I had the good fortune of growing up in a quintessentially small town of America called Gentry, Arkansas.  It wasn’t a perfect place by any stretch of the imagination, but one particular aspect of it which holds rather perfectly in my mind was its Main Street.

In the 1970s, this Main Street was so much more than the primary shopping street.  It was the heartbeat of the town and the magnet that drew us all together.

It was the place where …

  • Jim ran the local grocery store and walked your bags to your car.
  • Doris whipped up the best lunch plates at the center café.
  • Bob’s feed store had all the supplies you needed for your farm animals.
  • Joe stocked every tool known to mankind at the hardware store.
  • Mrs Backer had most of the things you needed for school at her variety shop.
  • Tuffy filled your car up with gas and washed all your windows at the 66.

It was (and still is) the stage for annual homecoming and Christmas parades.

It was also home to the church which played host to vacation bible school and many weddings.

And it was home to our summer ball park where we learned to be a championship softball team.
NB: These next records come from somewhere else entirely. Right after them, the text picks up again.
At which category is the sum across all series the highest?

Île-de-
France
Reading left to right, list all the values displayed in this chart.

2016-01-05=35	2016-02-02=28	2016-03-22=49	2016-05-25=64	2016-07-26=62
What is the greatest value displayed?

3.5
This same ball park was the venue for the most spectacular 4thof July festivities, donkey ball games and mother-daughter softball matches (where one year we only narrowly managed to beat our mothers, how embarrassing that was).  In the fall, this park transformed into the high school’s football field.  We bundled up during the chilly evenings and cheered our hearts out. The town glowed from the stadium lights and the sound of our marching band could be heard from miles away.
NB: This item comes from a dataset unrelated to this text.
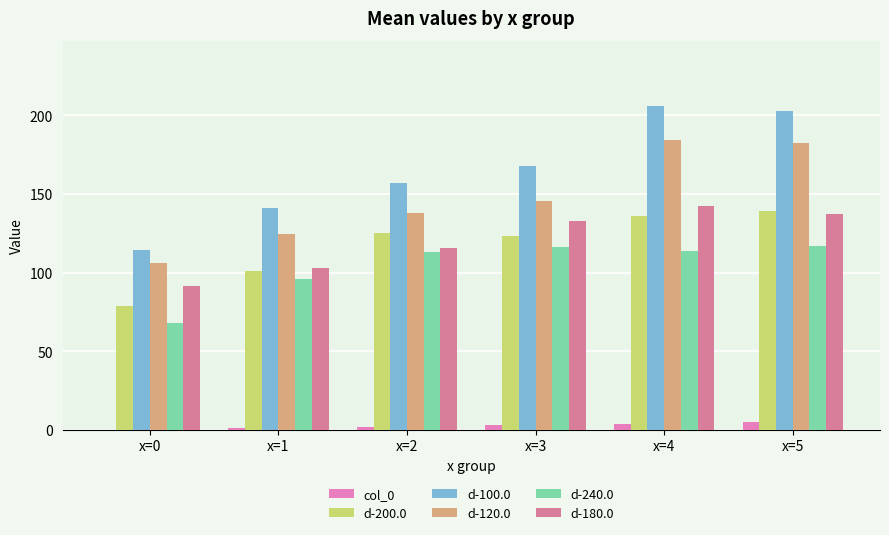

How many groups of bars are there?

6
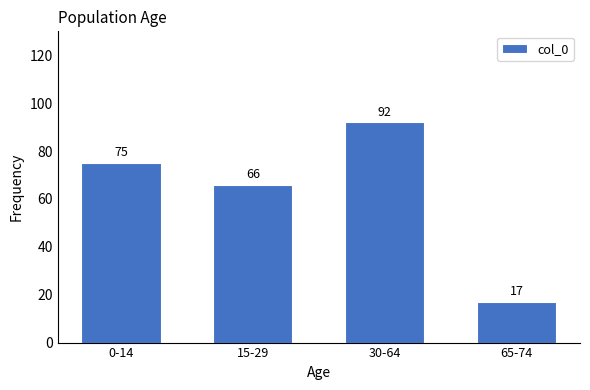

Reading left to right, transcribe all the data shown in this chart.

0-14=75	15-29=66	30-64=92	65-74=17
This Main Street had everything you needed by day… and it came alive for us kids by night.

It ran from the city park on the west side to the railroad tracks on the east with handy spots for turning around so we could keep driving from one end to the other, taking full advantage of our newly acquired driving licenses, hand-me-down cars and 60 cents per gallon gas prices.

Fast Eddy’s (despite the suspicious name) was the local drive-in that served as our meeting point. It was conveniently located next door to the gymnasium (which for some reason was nowhere near the school).  This gym was where we played basketball and volleyball. It’s where we performed Christmas pageants and band concerts.  It’s where we danced.

And then there was the one night of the year when something particularly unusual came over us and our poor Main Street became the scene of a horror movie. Every October 31stall stores in town and the surrounding areas would be depleted of eggs and shaving cream.  This was the essential armament of a good Halloween battle. We teamed up and we creamed each other literally.  The scar on the palm of my hand was acquired from diving off the steps of the gym and landing on a piece of broken glass in a lame attempt to dodge the enemy.  No one dared drive their beloved car down the street that night for fear that egg debris would ruin the paint job. Someone (not me of course) would locate abandoned outhouses and dump them on the street alongside bales of hay which were splattered and scattered all over. It was total carnage.

Fortunately, for the sake of the little town’s law enforcement (one guy), it was only for one night … the other evenings throughout the year were a bit tamer.

This Main Street was more than a common road in a common town. It was our hub.

We gathered.  We cruised. We talked.  We laughed. We connived.

Everyone knew each other.  Everyone called you by your name.

We didn’t need mobile phones, we knew we could find each other on Main Street. It was our search engine. It was our map. It was our communication device.

It was more than face time.  It was face-to-face time.

It’s the setting where my most treasured teenage memories take place. It’s my perfect Main Street.